If it weren't fun enough to watch Miller pitch, he also lets you imagine that someone at your desk job might, in more fortunate circumstances, instead be throwing gas past Lane Thomas. When his senior season at D-III Waynesburg University was cut short in the spring of 2020, Miller planned to wrap up his baseball career and take a finance job he had lined up in nearby Pittsburgh. (The feature on Miller in the Waynesburg alumni magazine notes his 3.93 GPA.) His interest in finance had already reshaped his baseball career. As a 6-foot-5, 150-pound college sophomore in 2018, he took a drug test, a prerequisite for a summer internship, which showed his blood sugar levels were dangerously high. Miller says his eventual Type 1 diabetes diagnosis forced him to pay closer attention to his diet. He gained about 50 pounds before his junior season and added 10 mph on his fastball. Though he was starting to intrigue some MLB scouts at this point, he had little hope of being selected in the 2020 draft, which was shortened to five rounds. He accepted his postgrad job offer, but when players were granted an extra year of college eligibility, he decided to use it at D-I Gardner-Webb University in North Carolina. The A’s selected him in the third round of the 2021 draft. 

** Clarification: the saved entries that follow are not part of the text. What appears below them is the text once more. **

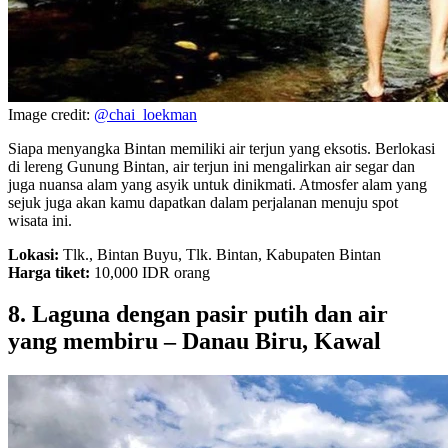
Image credit:
@chai_loekman
Siapa menyangka Bintan memiliki air terjun yang eksotis. Berlokasi
di lereng Gunung Bintan, air terjun ini mengalirkan air segar dan
juga nuansa alam yang asyik untuk dinikmati. Atmosfer alam yang
sejuk juga akan kamu dapatkan dalam perjalanan menuju spot
wisata ini.
Lokasi:
Tlk., Bintan Buyu, Tlk. Bintan, Kabupaten Bintan
Harga tiket:
10,000 IDR orang
8. Laguna dengan pasir putih dan air
yang membiru – Danau Biru, Kawal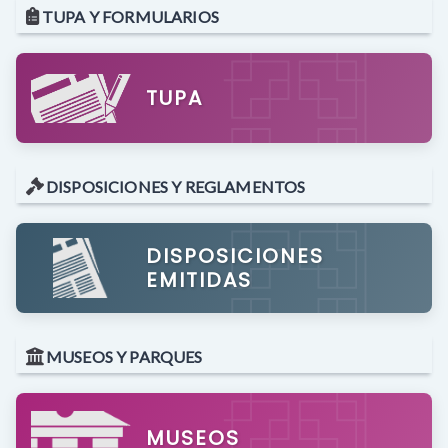
TUPA Y FORMULARIOS
TUPA
DISPOSICIONES Y REGLAMENTOS
DISPOSICIONES
EMITIDAS
MUSEOS Y PARQUES
MUSEOS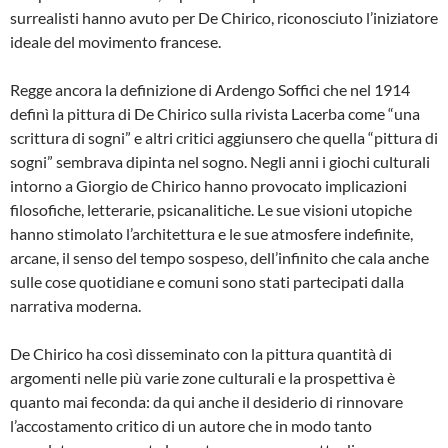
surrealisti hanno avuto per De Chirico, riconosciuto l’iniziatore
ideale del movimento francese.
Regge ancora la definizione di Ardengo Soffici che nel 1914
definì la pittura di De Chirico sulla rivista Lacerba come “una
scrittura di sogni” e altri critici aggiunsero che quella “pittura di
sogni” sembrava dipinta nel sogno. Negli anni i giochi culturali
intorno a Giorgio de Chirico hanno provocato implicazioni
filosofiche, letterarie, psicanalitiche. Le sue visioni utopiche
hanno stimolato l’architettura e le sue atmosfere indefinite,
arcane, il senso del tempo sospeso, dell’infinito che cala anche
sulle cose quotidiane e comuni sono stati partecipati dalla
narrativa moderna.
De Chirico ha così disseminato con la pittura quantità di
argomenti nelle più varie zone culturali e la prospettiva è
quanto mai feconda: da qui anche il desiderio di rinnovare
l’accostamento critico di un autore che in modo tanto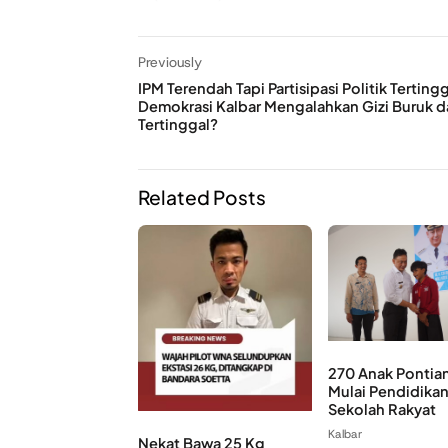
Previously
IPM Terendah Tapi Partisipasi Politik Terti
Demokrasi Kalbar Mengalahkan Gizi Buruk d
Tertinggal?
Related Posts
270 Anak Pontia
Mulai Pendidikan
Sekolah Rakyat
Kalbar
Nekat Bawa 25 Kg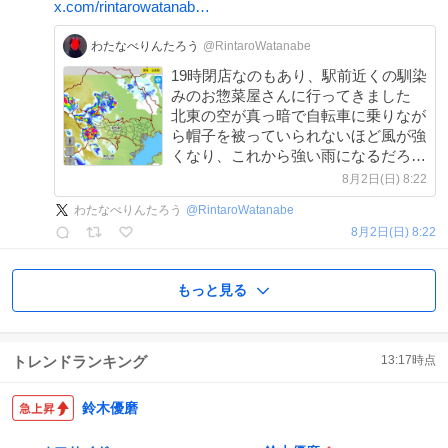
x.com/rintarowatanab…
わたなべりんたろう
@RintaroWatanabe
19時閉店なのもあり、駅前近くの馴染
みのお惣菜屋さんに行ってきました
北東の空が真っ暗で自転車に乗りなが
ら帽子を被っていられないほど風が強
くなり、これから強い雨になるだろう
と感じました
8月2日(日) 8:22
わたなべりんたろう
@
RintaroWatanabe
8月2日(日) 8:22
もっと見る
トレンドランキング
13:17
時点
鈴木優磨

Miller debuted in the A's rotation last year, but was shut down quickly after being diagnosed with a mild UCL sprain. Before spring training this year, A's manager Mark Kotsay said they planned to move him to the pen to preserve his arm. Whether max-effort closing really qualifies as arm preservation remains to be seen.

Miller's fastball already averaged 98.3 mph when he was a starter, and he wasn't sure at first whether the new role would have much effect. “I think I’m a low-motor guy, so I don’t know how much it’s going to change,” he told MLB.com in February. “But if I can squeeze out another mile per hour or two, that wouldn’t hurt, for sure.” He did more than that, and for now, it hasn't.